Genoa/Rome (Italy), 14th September 2023 – A tool that uses light to study biological molecules without interfering with their nanometric structure and that allows scientists to image basic living mechanisms with sub-millisecond acquisition time. It is the new generation microscope Micro4PAP, which is able to perform in-vivo imaging of the cell mechanical properties (rigidity, stiffness, viscosity), which is under development within the EU-funded project Micro4PAP led by the Istituto Italiano di Tecnologia (IIT-Italian Institute of Technology). The new device will be able to perform state-of-the art in vivo images of cells and tissues mechanics, facilitating the understanding of physiologic as well as pathologic processes, such as those involved, for example, in the neurodegenerative and neurodevelopmental diseases.

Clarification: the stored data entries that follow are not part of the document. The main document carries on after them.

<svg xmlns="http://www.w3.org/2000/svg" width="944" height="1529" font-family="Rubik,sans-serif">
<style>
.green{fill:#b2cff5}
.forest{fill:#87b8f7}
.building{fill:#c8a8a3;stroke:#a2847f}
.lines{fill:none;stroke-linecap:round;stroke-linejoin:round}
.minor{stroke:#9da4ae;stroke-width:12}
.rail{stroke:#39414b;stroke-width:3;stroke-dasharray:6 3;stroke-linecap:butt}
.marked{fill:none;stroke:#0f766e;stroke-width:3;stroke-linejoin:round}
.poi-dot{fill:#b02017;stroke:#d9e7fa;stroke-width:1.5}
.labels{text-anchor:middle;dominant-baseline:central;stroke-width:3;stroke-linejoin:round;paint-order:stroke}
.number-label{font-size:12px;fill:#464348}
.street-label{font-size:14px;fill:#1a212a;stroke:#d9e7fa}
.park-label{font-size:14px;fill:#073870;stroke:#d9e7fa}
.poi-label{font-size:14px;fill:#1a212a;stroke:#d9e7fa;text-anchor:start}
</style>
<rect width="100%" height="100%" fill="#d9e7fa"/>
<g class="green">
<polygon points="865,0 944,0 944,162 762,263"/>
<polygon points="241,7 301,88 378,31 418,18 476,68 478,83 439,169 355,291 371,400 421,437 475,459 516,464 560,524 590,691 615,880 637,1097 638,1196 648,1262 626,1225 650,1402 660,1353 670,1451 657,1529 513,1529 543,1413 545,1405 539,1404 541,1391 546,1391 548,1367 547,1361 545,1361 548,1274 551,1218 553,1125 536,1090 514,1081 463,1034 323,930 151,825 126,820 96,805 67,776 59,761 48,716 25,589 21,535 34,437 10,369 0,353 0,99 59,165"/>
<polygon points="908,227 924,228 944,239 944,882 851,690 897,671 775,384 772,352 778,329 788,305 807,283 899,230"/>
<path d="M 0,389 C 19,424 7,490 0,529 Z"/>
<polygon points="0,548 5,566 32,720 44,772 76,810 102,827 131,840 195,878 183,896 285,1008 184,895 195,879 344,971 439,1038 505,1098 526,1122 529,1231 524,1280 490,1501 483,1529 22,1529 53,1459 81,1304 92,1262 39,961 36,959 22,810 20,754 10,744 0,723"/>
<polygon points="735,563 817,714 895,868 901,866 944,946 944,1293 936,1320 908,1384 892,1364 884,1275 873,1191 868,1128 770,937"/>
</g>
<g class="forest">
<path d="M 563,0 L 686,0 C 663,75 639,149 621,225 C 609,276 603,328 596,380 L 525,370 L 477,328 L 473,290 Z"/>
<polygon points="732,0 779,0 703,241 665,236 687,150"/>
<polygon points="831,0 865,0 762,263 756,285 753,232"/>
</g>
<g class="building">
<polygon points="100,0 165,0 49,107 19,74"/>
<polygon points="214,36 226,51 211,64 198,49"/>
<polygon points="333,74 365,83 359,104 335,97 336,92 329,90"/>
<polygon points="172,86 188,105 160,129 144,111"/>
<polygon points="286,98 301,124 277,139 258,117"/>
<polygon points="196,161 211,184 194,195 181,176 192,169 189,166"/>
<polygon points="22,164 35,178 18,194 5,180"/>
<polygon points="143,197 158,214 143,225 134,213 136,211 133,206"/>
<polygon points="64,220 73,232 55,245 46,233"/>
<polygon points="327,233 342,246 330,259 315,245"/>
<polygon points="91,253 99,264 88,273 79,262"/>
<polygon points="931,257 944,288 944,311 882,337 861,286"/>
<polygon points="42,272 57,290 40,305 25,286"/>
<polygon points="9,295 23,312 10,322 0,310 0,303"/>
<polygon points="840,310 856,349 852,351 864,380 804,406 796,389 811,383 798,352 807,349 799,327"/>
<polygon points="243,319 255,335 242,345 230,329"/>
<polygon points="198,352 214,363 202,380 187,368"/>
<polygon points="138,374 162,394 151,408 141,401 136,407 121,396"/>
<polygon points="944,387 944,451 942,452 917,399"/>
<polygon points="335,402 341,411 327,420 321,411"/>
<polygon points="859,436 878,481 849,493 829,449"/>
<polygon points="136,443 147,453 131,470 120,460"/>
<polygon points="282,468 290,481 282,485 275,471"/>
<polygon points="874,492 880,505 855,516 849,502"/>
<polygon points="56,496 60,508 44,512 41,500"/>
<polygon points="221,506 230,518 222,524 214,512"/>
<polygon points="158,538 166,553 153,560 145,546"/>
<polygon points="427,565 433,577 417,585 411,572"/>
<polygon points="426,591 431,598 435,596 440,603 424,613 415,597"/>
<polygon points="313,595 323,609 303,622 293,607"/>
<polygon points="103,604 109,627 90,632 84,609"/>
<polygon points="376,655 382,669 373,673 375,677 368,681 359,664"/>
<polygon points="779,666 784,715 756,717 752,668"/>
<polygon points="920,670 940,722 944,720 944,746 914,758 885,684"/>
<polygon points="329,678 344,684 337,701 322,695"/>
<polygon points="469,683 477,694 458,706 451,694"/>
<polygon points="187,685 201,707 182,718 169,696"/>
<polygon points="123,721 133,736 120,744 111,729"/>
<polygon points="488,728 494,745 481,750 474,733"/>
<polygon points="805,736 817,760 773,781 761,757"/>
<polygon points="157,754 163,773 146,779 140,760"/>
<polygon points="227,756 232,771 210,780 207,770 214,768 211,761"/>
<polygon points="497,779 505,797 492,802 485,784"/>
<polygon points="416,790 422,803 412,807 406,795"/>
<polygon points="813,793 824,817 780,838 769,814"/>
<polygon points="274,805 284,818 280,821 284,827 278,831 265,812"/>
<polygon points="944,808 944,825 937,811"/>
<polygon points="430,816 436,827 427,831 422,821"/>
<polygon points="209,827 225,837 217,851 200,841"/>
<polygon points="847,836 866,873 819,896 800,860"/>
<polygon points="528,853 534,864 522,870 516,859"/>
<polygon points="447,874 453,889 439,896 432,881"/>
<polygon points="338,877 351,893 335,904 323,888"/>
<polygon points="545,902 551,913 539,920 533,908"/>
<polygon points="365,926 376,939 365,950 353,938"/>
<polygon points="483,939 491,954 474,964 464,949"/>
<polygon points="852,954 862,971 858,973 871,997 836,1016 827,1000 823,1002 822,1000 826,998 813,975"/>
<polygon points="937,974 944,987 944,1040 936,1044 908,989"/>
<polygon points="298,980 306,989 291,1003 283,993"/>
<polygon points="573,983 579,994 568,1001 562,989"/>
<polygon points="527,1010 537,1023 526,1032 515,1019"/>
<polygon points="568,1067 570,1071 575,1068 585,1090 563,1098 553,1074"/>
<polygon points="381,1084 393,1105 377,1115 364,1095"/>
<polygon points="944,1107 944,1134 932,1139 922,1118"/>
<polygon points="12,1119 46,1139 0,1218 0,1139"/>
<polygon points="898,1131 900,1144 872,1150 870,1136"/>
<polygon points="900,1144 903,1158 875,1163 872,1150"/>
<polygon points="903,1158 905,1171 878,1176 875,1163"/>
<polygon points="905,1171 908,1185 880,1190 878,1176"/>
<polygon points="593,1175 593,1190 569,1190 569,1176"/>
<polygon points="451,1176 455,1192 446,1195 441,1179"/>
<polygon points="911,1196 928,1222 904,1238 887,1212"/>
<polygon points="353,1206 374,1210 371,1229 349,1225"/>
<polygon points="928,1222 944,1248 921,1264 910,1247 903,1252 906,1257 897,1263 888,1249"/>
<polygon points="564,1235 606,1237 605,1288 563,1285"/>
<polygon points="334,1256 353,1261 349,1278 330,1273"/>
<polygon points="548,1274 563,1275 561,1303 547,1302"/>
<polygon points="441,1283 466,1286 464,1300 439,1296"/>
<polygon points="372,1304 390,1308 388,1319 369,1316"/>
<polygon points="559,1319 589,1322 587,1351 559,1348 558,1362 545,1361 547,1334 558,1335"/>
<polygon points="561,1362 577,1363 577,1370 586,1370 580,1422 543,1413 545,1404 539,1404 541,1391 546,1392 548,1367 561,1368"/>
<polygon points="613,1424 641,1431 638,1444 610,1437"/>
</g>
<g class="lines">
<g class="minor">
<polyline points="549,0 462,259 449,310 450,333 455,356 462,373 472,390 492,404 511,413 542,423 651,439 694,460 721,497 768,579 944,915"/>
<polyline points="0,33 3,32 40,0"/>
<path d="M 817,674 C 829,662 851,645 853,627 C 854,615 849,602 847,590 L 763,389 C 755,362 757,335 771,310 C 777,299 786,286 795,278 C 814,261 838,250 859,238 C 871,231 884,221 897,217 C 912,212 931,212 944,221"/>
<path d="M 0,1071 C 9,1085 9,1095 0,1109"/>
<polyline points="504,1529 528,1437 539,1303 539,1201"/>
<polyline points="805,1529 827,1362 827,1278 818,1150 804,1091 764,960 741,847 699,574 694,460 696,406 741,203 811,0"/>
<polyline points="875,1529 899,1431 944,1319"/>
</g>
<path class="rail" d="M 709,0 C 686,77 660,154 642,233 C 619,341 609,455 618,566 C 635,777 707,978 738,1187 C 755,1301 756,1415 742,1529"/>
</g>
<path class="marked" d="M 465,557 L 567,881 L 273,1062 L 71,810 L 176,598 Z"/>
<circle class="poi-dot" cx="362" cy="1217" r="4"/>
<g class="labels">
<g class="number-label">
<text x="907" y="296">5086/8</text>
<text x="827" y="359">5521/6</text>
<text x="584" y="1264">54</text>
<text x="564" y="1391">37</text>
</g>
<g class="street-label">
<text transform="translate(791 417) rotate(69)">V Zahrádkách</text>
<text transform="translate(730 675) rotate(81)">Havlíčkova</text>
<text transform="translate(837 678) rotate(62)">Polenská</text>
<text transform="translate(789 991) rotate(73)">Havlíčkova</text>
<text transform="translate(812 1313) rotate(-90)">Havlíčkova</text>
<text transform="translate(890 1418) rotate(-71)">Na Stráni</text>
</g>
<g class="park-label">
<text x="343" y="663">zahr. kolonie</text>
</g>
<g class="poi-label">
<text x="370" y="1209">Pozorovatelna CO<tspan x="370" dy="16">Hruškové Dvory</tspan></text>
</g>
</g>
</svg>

The project received more than 3 million euros from the European Innovation Council (EIC) under the Horizon Europe programme for research and innovation. The name “Micro4PAP” is a simplification of its technical title “IVBM-4PAP”, which stands for “In-Vivo Brillouin Microscope with application to Protein Aggregation-based Pathologies”.
Micro4PAP is coordinated by Giancarlo Ruocco and Gian Gaetano Tartaglia, Principal Investigators at IIT in Rome and in Genova. It originated from the necessity of having a new tool to investigate the mechanical properties of biological cells and tissues and acquire information to identify better disorders’ diagnosis and treatment.
Many biological processes are based on liquid-liquid and liquid-solid phase transitions, such as aggregates formation and dissolution, chromatin (the protein and nucleic acids in which genome is organized) organization and nucleus-cytoplasmic transport; alteration of these processes is linked with multiple human diseases ranging from neurodegenerative disorders to cancer.
The Micro4PAP project aims at developing a fast-scan Brillouin Microscope, a type of optical elastography which does not touch or interfere with the biological sample – thus being non-destructive, label- and contact-free method – and will be able to probe the mechanical properties, such as the viscoelastic properties of sub-cellular elements, with a 3D resolution exclusively limited to light diffraction. This novel method would be capable of sub-millisecond acquisition time, and is therefore suitable for in-vivo measurements in living cells.
Micro4PAP may be applied on the study of different pathologies, such neurodegenerative disorders, tumors, chronic and age-related diseases, thus representing a promising tool for clinical-oriented research, enhancing the capability for early disease detection, diagnosis and therapy.
Besides IIT, the Micro4PAP consortium includes research institutes, universities and companies in Italy (Università di Trento, Crestoptics S.p.A.), France (Université d’Angers) and Spain (Universidad Zaragoza).